Causes of Canine Mast Cell Tumors
Mast cells normally are involved in inflammatory and allergic responses as part of the body’s appropriate response to contact with allergens or other offending substances. Mast cells contain granules of various bioactive substances called cytokines, including histamine and heparin. When the cells degenerate or break apart (degranulate), those granules are released into circulation, causing a number of different bodily effects that can contribute to gastrointestinal ulceration, skin lesions, itchiness, bleeding disorders and systemic symptoms. Why mast cells accumulate into potentially malignant tumors in dogs is not known.

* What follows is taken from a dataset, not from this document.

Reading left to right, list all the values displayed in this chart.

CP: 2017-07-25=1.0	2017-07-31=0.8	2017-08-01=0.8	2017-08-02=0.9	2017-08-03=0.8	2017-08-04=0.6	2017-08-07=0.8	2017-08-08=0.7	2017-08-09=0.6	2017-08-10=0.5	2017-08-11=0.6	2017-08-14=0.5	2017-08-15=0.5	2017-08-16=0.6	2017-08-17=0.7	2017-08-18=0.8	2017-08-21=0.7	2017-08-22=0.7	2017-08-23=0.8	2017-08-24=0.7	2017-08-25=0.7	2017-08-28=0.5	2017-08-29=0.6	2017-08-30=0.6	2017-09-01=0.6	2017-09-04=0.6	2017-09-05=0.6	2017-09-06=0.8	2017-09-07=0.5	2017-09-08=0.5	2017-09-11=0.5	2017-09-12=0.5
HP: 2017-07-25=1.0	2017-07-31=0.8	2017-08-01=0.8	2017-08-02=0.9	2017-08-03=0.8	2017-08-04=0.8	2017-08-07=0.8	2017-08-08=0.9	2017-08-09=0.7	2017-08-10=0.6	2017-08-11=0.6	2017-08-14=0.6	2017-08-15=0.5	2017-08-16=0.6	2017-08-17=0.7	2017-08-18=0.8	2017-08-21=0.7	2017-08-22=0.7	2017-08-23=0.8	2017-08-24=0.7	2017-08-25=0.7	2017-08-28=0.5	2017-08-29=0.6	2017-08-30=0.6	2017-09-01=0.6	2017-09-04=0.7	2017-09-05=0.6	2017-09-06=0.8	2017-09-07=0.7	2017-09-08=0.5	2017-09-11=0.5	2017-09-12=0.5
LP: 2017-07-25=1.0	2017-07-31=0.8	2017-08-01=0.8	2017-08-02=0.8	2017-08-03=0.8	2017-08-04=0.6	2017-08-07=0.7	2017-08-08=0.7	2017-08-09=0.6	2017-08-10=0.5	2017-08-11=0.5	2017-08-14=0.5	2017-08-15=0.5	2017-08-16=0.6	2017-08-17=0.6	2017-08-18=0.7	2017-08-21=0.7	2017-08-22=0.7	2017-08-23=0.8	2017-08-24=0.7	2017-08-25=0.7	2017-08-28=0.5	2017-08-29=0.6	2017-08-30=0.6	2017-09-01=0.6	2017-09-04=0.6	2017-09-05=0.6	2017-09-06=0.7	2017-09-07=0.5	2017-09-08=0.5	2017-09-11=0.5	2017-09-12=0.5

The fact that certain breeds have a higher incidence of this type of cancer suggests a likely but complex genetic component.

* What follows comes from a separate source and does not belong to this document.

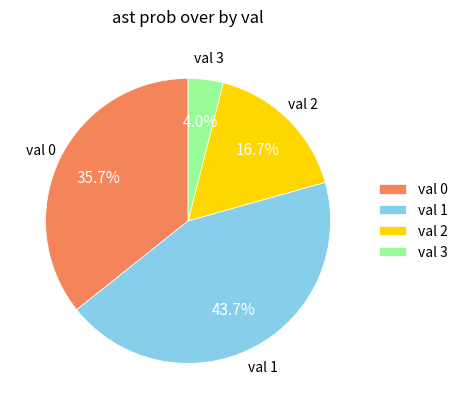

Which has a higher value, val 3 or val 2?

val 2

Preventing Mast Cell Tumors
Because the causes of mast cell tumors are not known or even well-understood, there is no real way to prevent their development in domestic dogs. However, because more than 15% of dogs diagnosed with a mast cell tumor will develop more of them during their lifetime, affected animals should be rechecked by a veterinarian regularly, so that any new growths can be identified and treated as quickly as possible.
Special Note obn Mast Cell Tumor
The outlook for mast cell tumors depends on how progressed the cancer is. Mast cell tumors graded in the I – II stage usually have a good prognosis, while mast cell tumors in the III – IV stage have a guarded prognosis and are dependent on the response to chemotherapy and radiation treatments.